The simulator should help settle an ongoing debate in Latin America’s largest port about whether more regular flooding and destruction in the Ponta de Praia neighborhood is caused by waves made more powerful by stronger currents created by dredging or the sea level rise from global warming. Deeper berths of 17 meters would allow ships with capacities of 16,000 twenty-foot-equivalent units to call at the port compared with the current maximum of 10,000 TEUs because of the port’s depth of 15 meters.
“This realistic model will help us understand the movement of the oceans in and around Santos, and hopefully at the end of it we will have deeper berths and channels,” said Frederico Aguer Abdalla, deputy secretary, port affairs, Santos city hall.
Santos stakeholders have nearly given up on the idea of going to 17 meters because of difficulty in maintaining the current 15-meter depth. A reform by the central government to privatize dredging that is yet to take effect may make it easier to get that essential work done.
The wave simulator, a joint effort by the Santos port authority Codesp and the University of Sao Paulo’s hydraulics department, uses 2D and 3D wave simulations as well as a general model of the Santos estuary.

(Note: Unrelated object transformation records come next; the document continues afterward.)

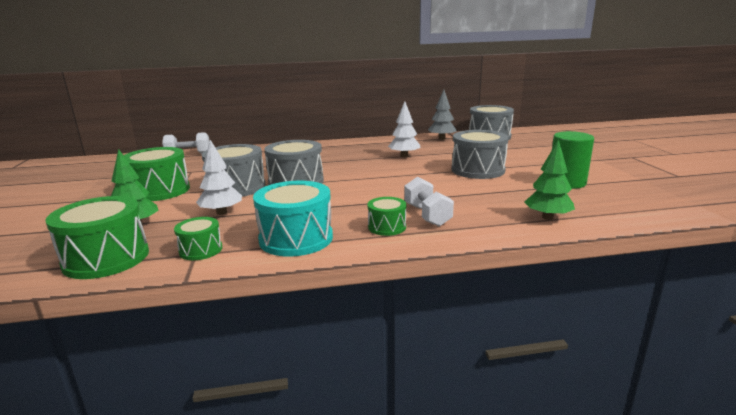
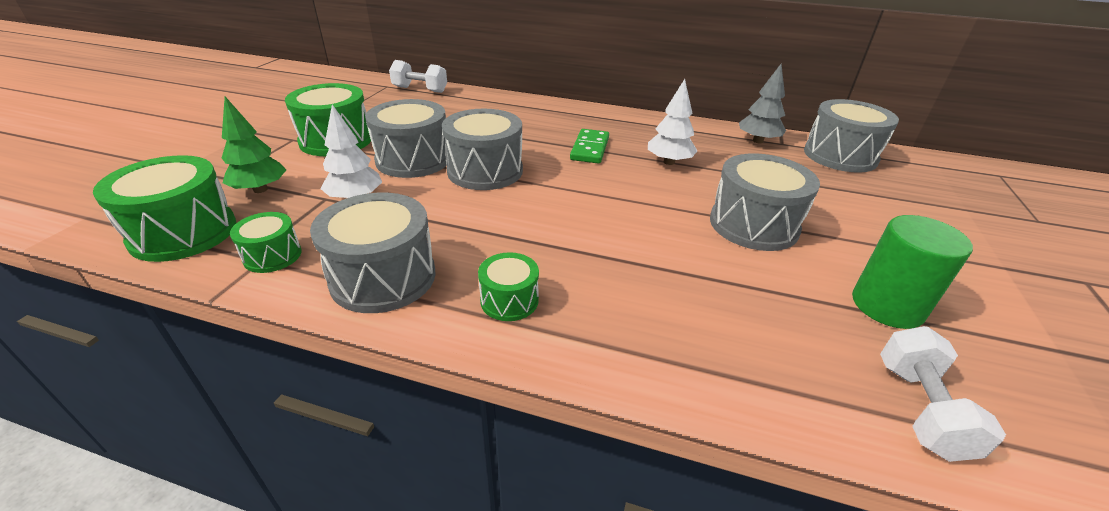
camera: 25 degrees right, 15 degrees up
turquoise drum [253,181,333,257] -> grey drum [310,193,436,313]
white dumbbell [404,177,454,227] -> white dumbbell moved to [880,326,1006,462]
green tree [525,139,575,220] -> none
none -> green domino [570,129,609,164]

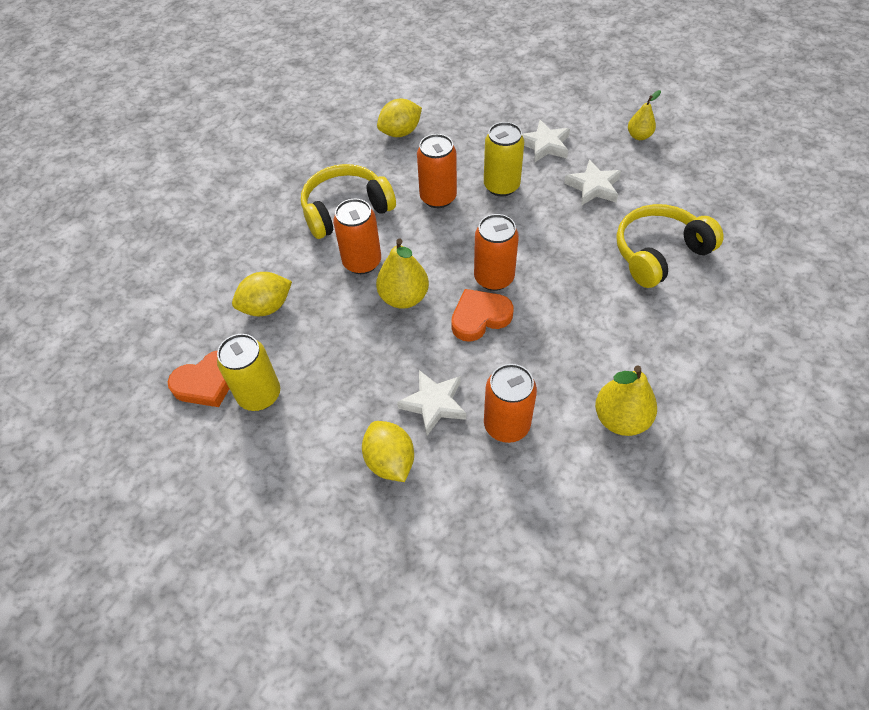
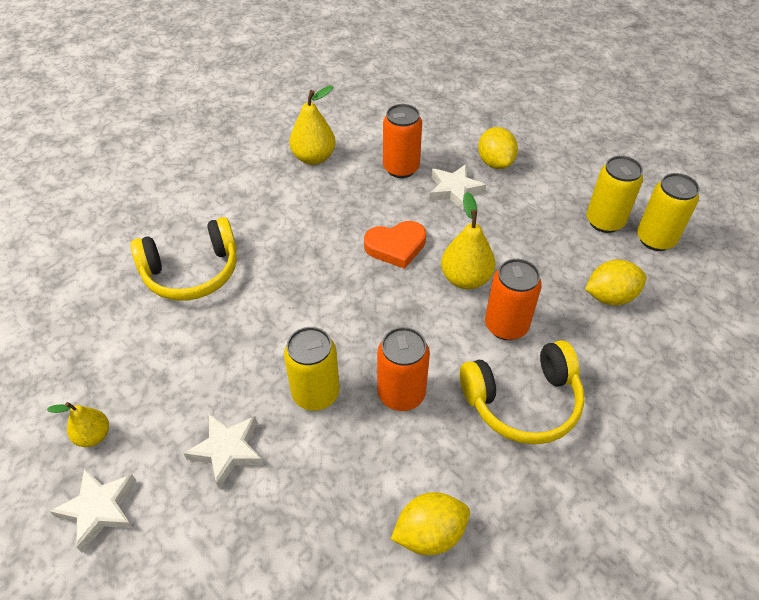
camera: 170 degrees left, 5 degrees down
orange heart [168,350,229,407] -> yellow can [637,173,700,251]
orange can [474,214,519,291] -> none
white star [564,160,621,206] -> white star moved to [50,468,136,552]

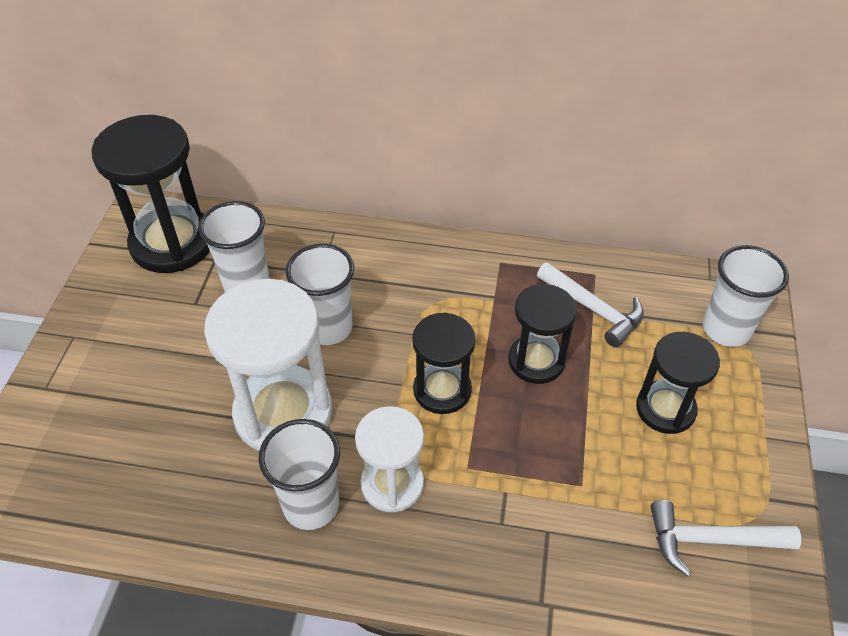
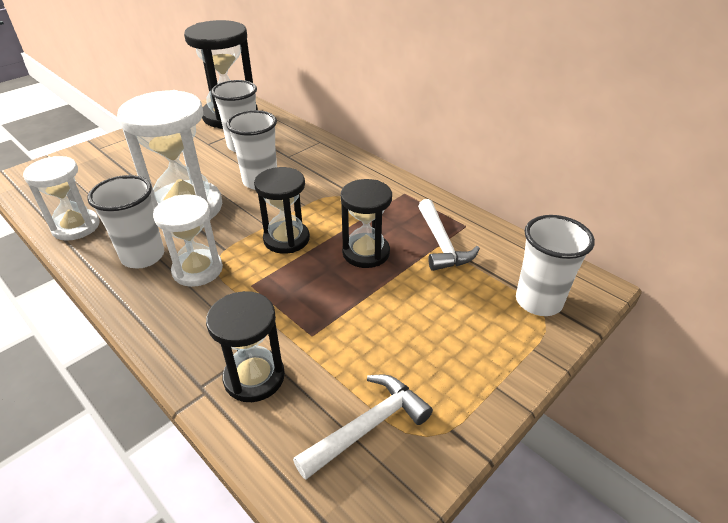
camera: 35 degrees right, 10 degrees down
black hourglass [636,332,720,434] -> black hourglass moved to [206,291,285,402]
white hammer [650,500,801,576] -> white hammer turned 105 degrees clockwise [293,375,433,480]
none -> white hourglass [23,156,99,241]

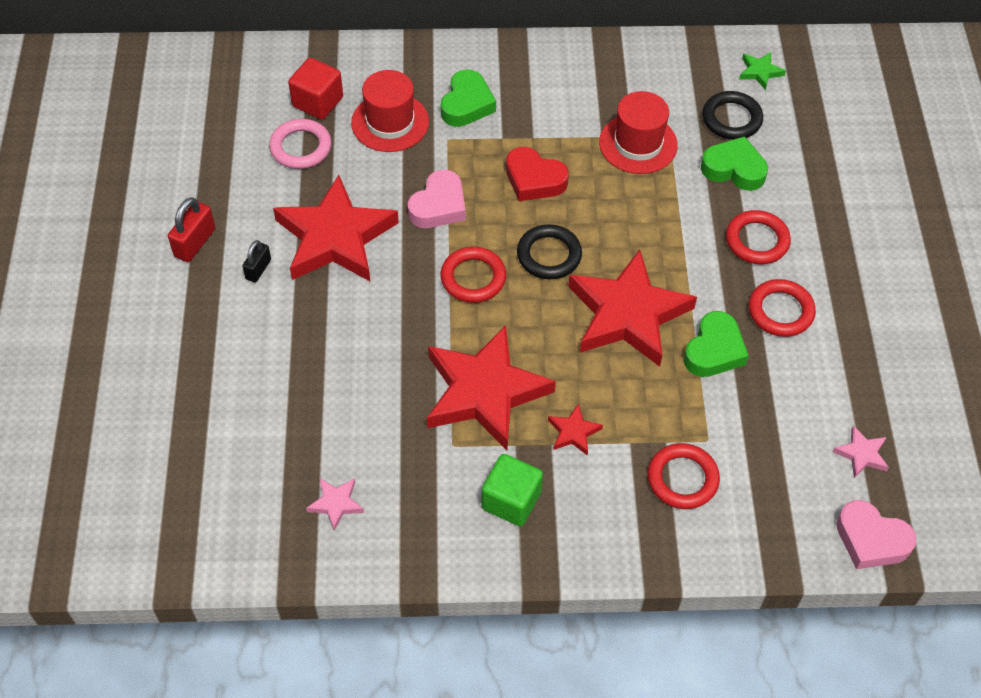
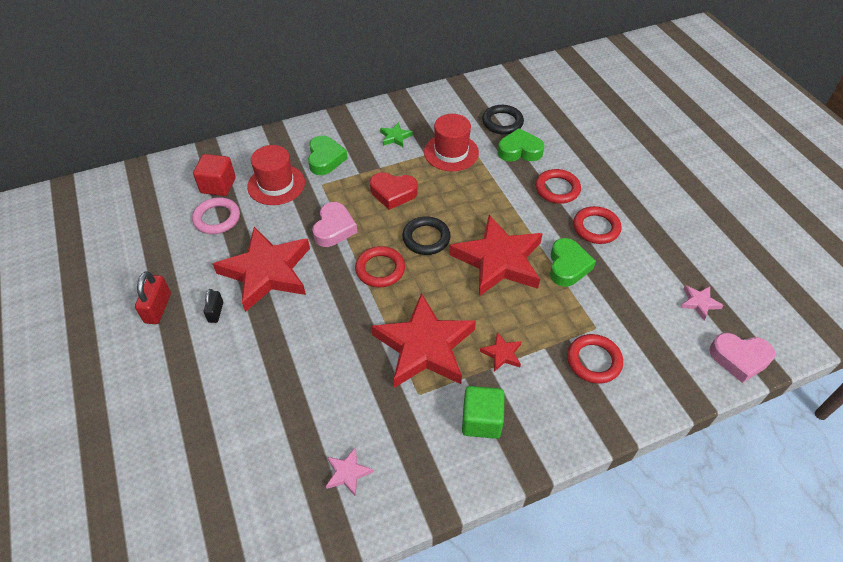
camera: 20 degrees left, 5 degrees down
green star [739,52,786,90] -> green star moved to [380,122,413,147]

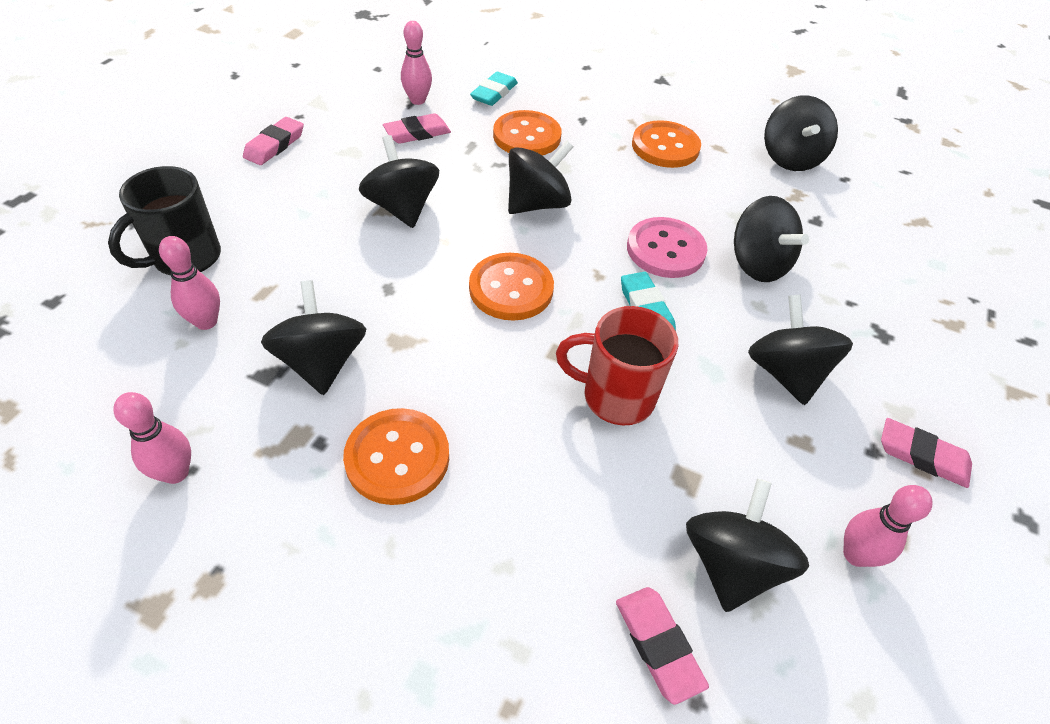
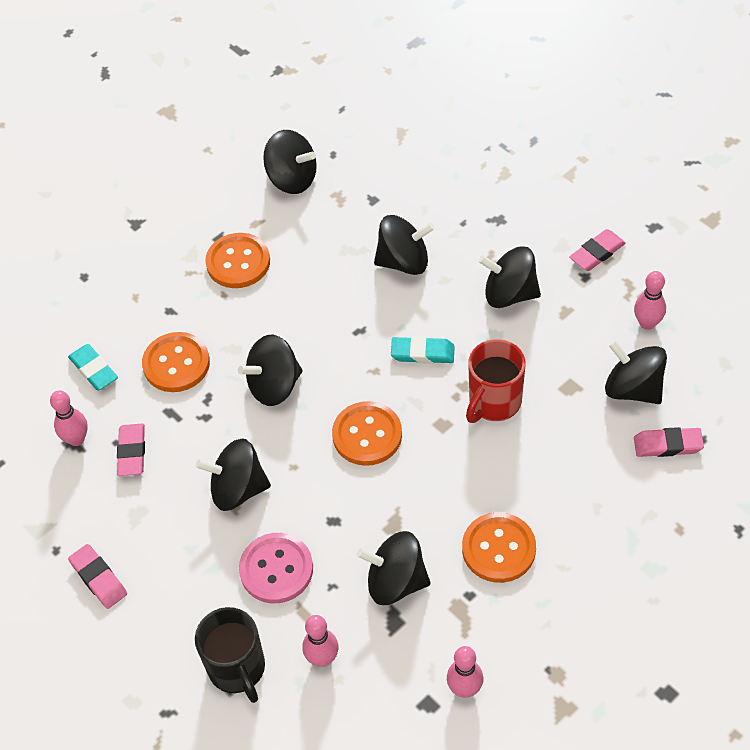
camera: 60 degrees left, 5 degrees up
black spinning top [508,140,573,214] -> black spinning top turned 105 degrees counterclockwise [238,335,303,406]
pink button [627,217,708,278] -> pink button moved to [239,533,313,603]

The scale of the model is 1:120, which means every one meter in the simulator represents 120 meters in the real world.
Dredging could change currents at the port of Santos, but a breakwater might be able to protect the port and community, said Luiz Araujo, the managing director of Ecoporto Santos container terminal.
“We do need much more draft to accommodate the larger vessels, but things like this are very complicated for a port like Santos,” he said. “Hopefully, this detailed modeling and study will prove that we can go deeper without eroding our local beaches.”
While the simulator may have given a boost to those hoping for a depth of 17 meters in Santos, some are skeptical such a depth is possible.
“I am not sure Santos can go down further than 16 meters, otherwise it will change all the currents and that could cause serious erosion and for the existing quays to become unstable,” a veteran port consultant told JOC.com. “Also, there are rumors that some parts of the channel have rock formations that would be expensive to remove.”